Where I would take issue with Pezzulo, though, is her assumption that Jesus had to experience every possible form of abuse in order to understand the horrors of abuse. He doesn’t need to have been sexually assaulted in order to give dignity to sexual assault survivors any more than he needed to lose a child in order to be a comfort to a grieving parent.
He was victimized. And tortured. Betrayed. Humiliated. He suffered an agonizing death. As the Scriptures say, “He was despised and rejected by mankind, a man of suffering, and familiar with pain. Like one from whom people hide their faces he was despised, and we held him in low esteem.” (Isa 53:3)
In so doing, he not only gives dignity to the victims of many forms of suffering and abuse, he offers a full and total redemption for all our suffering.
This Lenten season I’ve been reflecting on Andrea Mantegna’s painting, The Lamentation of the Christ. You can read my previous reflections here and here. In light of Mary Pezzulo’s article I was contemplating the jar that Mantegna placed beside the dead Christ’s head.

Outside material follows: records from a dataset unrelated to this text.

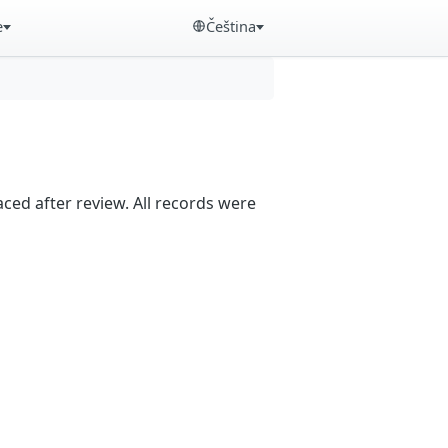
e
Čeština
aced after review. All records were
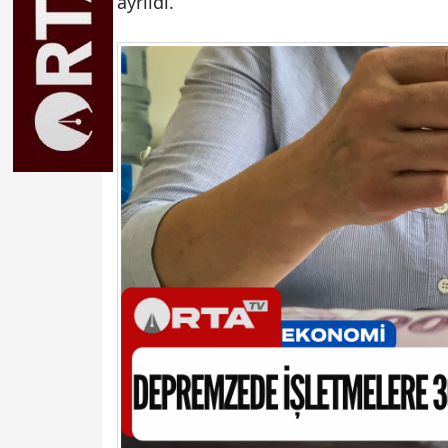
ayrıldı.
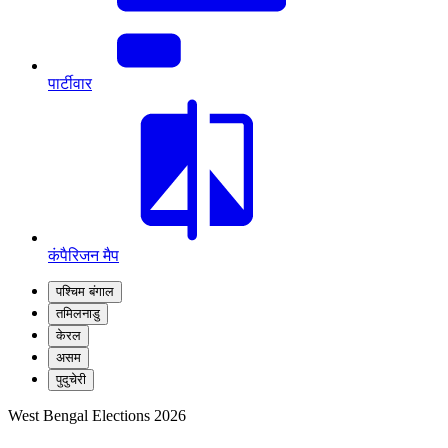
पार्टीवार
कंपैरिजन मैप
पश्चिम बंगाल
तमिलनाडु
केरल
असम
पुदुचेरी
West Bengal Elections 2026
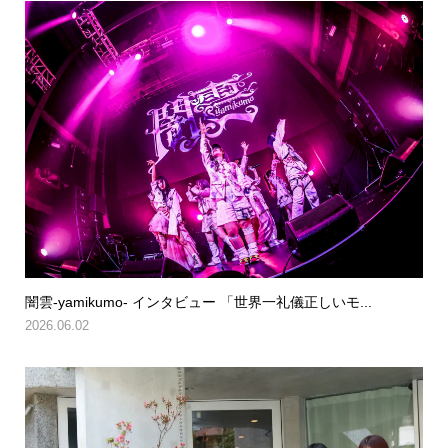
闇雲-yamikumo- インタビュー 「世界一礼儀正しいモ...
2026.06.02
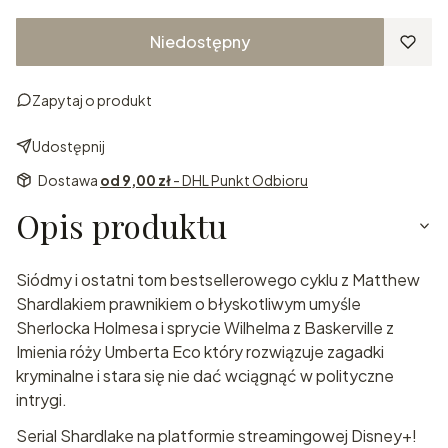
Niedostępny
Zapytaj o produkt
Udostępnij
Dostawa
od 9,00 zł
- DHL Punkt Odbioru
Opis produktu
Siódmy i ostatni tom bestsellerowego cyklu z Matthew
Shardlakiem prawnikiem o błyskotliwym umyśle
Sherlocka Holmesa i sprycie Wilhelma z Baskerville z
Imienia róży Umberta Eco który rozwiązuje zagadki
kryminalne i stara się nie dać wciągnąć w polityczne
intrygi.
Serial Shardlake na platformie streamingowej Disney+!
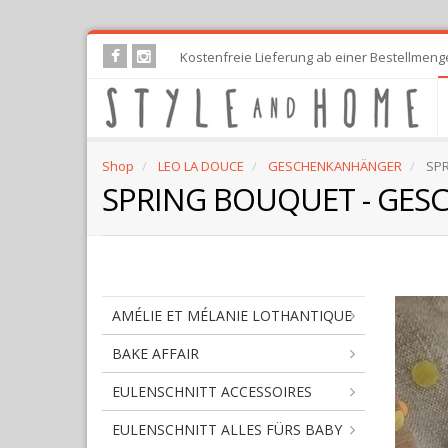
Skip
Kostenfreie Lieferung ab einer Bestellmeng
to
main
content
Shop
LEO LA DOUCE
GESCHENKANHÄNGER
SPR
SPRING BOUQUET - GE
AMÉLIE ET MÉLANIE LOTHANTIQUE
BAKE AFFAIR
EULENSCHNITT ACCESSOIRES
EULENSCHNITT ALLES FÜRS BABY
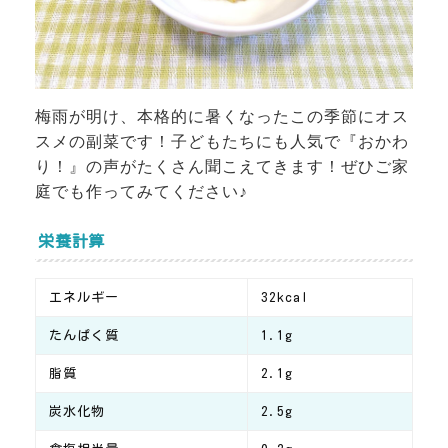
梅雨が明け、本格的に暑くなったこの季節にオス
スメの副菜です！子どもたちにも人気で『おかわ
り！』の声がたくさん聞こえてきます！ぜひご家
庭でも作ってみてください♪
栄養計算
エネルギー
32kcal
たんぱく質
1.1g
脂質
2.1g
炭水化物
2.5g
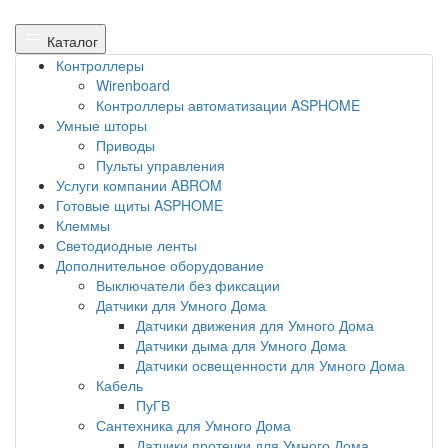
Каталог
Контроллеры
Wirenboard
Контроллеры автоматизации ASPHOME
Умные шторы
Приводы
Пульты управления
Услуги компании ABROM
Готовые щиты ASPHOME
Клеммы
Светодиодные ленты
Дополнительное оборудование
Выключатели без фиксации
Датчики для Умного Дома
Датчики движения для Умного Дома
Датчики дыма для Умного Дома
Датчики освещенности для Умного Дома
Кабель
ПуГВ
Сантехника для Умного Дома
Датчики протечки для Умного Дома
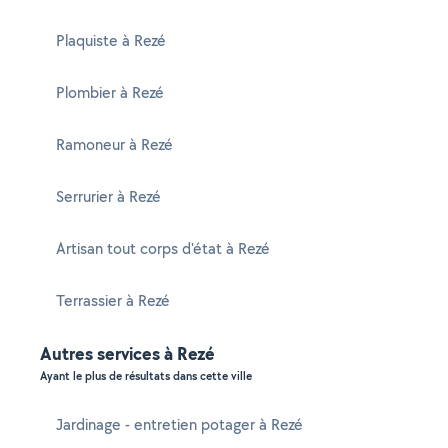
Plaquiste à Rezé
Plombier à Rezé
Ramoneur à Rezé
Serrurier à Rezé
Artisan tout corps d'état à Rezé
Terrassier à Rezé
Autres services à Rezé
Ayant le plus de résultats dans cette ville
Jardinage - entretien potager à Rezé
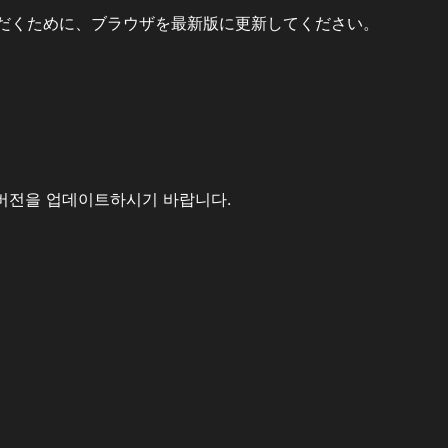
だくために、ブラウザを最新版に更新してください。
버전을 업데이트하시기 바랍니다.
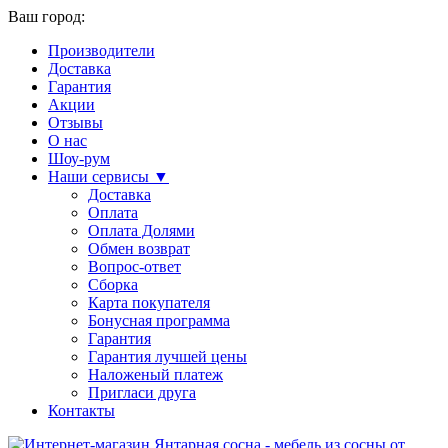
Ваш город:
Производители
Доставка
Гарантия
Акции
Отзывы
О нас
Шоу-рум
Наши сервисы ▼
Доставка
Оплата
Оплата Долями
Обмен возврат
Вопрос-ответ
Сборка
Карта покупателя
Бонусная программа
Гарантия
Гарантия лучшей цены
Наложеный платеж
Пригласи друга
Контакты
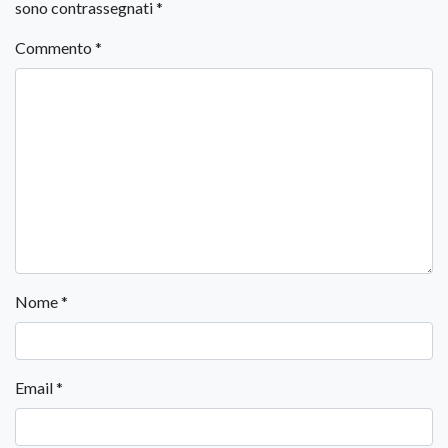
sono contrassegnati
*
Commento
*
Nome
*
Email
*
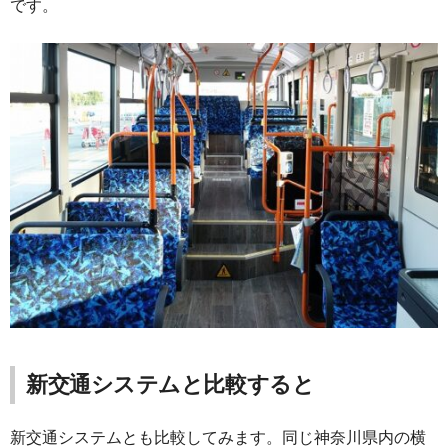
です。
新交通システムと比較すると
新交通システムとも比較してみます。同じ神奈川県内の横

It’s presumably a jar of ointment or perfume, part of the hurried embalming process Jesus’ followers undertook prior to his interment in Joseph’s tomb. Or it might just be an ancient form of air freshener, placed there to off-set the encroaching stench of death and decay.
Was Jesus sexually assaulted? I don’t think it’s likely. At least not in the way we normally understand that phrase. But he was tortured to death and his corpse would have smelled of blood and sweat and who knows what else. Even after being washed, that jar of ointment was placed there to ward off the fug of death.
What can’t be so easily covered up was the fact that Christ took upon himself the sins of the world and bore the brunt of oppression, cruelty and hatred, so others who are also tortured, oppressed and hated might find dignity in friendship with God.